When a body hits another body, the collision detection system returns some info:
- a contactpoint : P
- a contactnormal : n
- a contacttangent : t

the next step is to resolve the velocities with an impulse-based approach

1) check the relative velocity of both bodies:
Vr = (v0+(w0 X (P-p0)) - (v1+(w1 X (P-p1)))

where
v: velocity of the body,
w: angular velocity of the body,
p: position of the body
X: vector/cross product

2) project Vr on the n & t to find out the relative velocity in contact coordinates
Vr_C.x= Vr ° n
Vr_C.y= Vr ° t

where
°: scalar/dot product

3) find out the required change in velocity along normal due to the collision
dV_C.x = -(1+restitution)(Vr_C.x)

4) find out the required change in velocity along tangent due to (static) friction
dV_C.y = -Vr_C.y

5) find the velocity per impulse applied at contactpoint along n & t
vpi_n= [ [((n X (P-p0))*iit_inv0) X (P-p0)] + 1/m0 + [((n X (P-p1))*iit_inv1) X (P-p1)] + 1/m1 ] ° n
vpi_t= [ [((t X (P-p0))*iit_inv0) X (P-p0)] + 1/m0 + [((t X (P-p1))*iit_inv1) X (P-p1)] + 1/m1 ] ° t

where
iit_inv: inverse moment of inertia tensor
m: mass

6) find the required impulsed we need to apply along n & t
reqI_n = dV_C.x / vpi_n
reqI_t = dV_C.y / vpi_t

7) In the last stage I do some extra fudgy math/physics for dynamic friction.

if(reqI_t > reqI_n*µ)
then reqI_t = reqI_n*µ

else if(reqI_t < -reqI_n*µ)
then reqI_t = -reqI_n*µ

where
µ: friction coefficient

The problem I have with rolling balls
When a ball is rolling over a flat surface, it's Vr_C.y seems to be very close to zero, causing no visible friction to act on the contactpoint.

where
Vr_C.y = (v+(w X (P-p)) ° t

It seems like the v (linear velocity) component and the (w X (P-p) component (linear velocity at P, due to rotation)

━━━

EXERCISE REQUIREMENTS
Reproduce, word for word, the portion of the text on collision response that opens with the words containing "if(reqI_t > reqI_n*µ)" and closes with "on the contactpoint.". The items that come next are separate material with no connection to the text on collision response.

Dataset items:
━━━

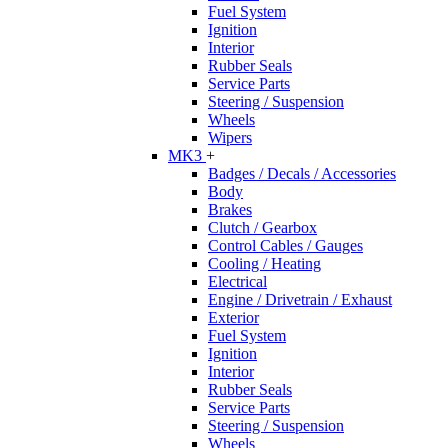
Fuel System
Ignition
Interior
Rubber Seals
Service Parts
Steering / Suspension
Wheels
Wipers
MK3
+
Badges / Decals / Accessories
Body
Brakes
Clutch / Gearbox
Control Cables / Gauges
Cooling / Heating
Electrical
Engine / Drivetrain / Exhaust
Exterior
Fuel System
Ignition
Interior
Rubber Seals
Service Parts
Steering / Suspension
Wheels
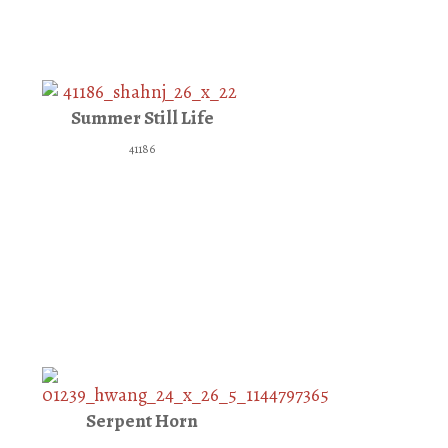
Summer Still Life
41186
Serpent Horn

━━━

REPLY
if(reqI_t > reqI_n*µ)
then reqI_t = reqI_n*µ

else if(reqI_t < -reqI_n*µ)
then reqI_t = -reqI_n*µ

where
µ: friction coefficient

The problem I have with rolling balls
When a ball is rolling over a flat surface, it's Vr_C.y seems to be very close to zero, causing no visible friction to act on the contactpoint.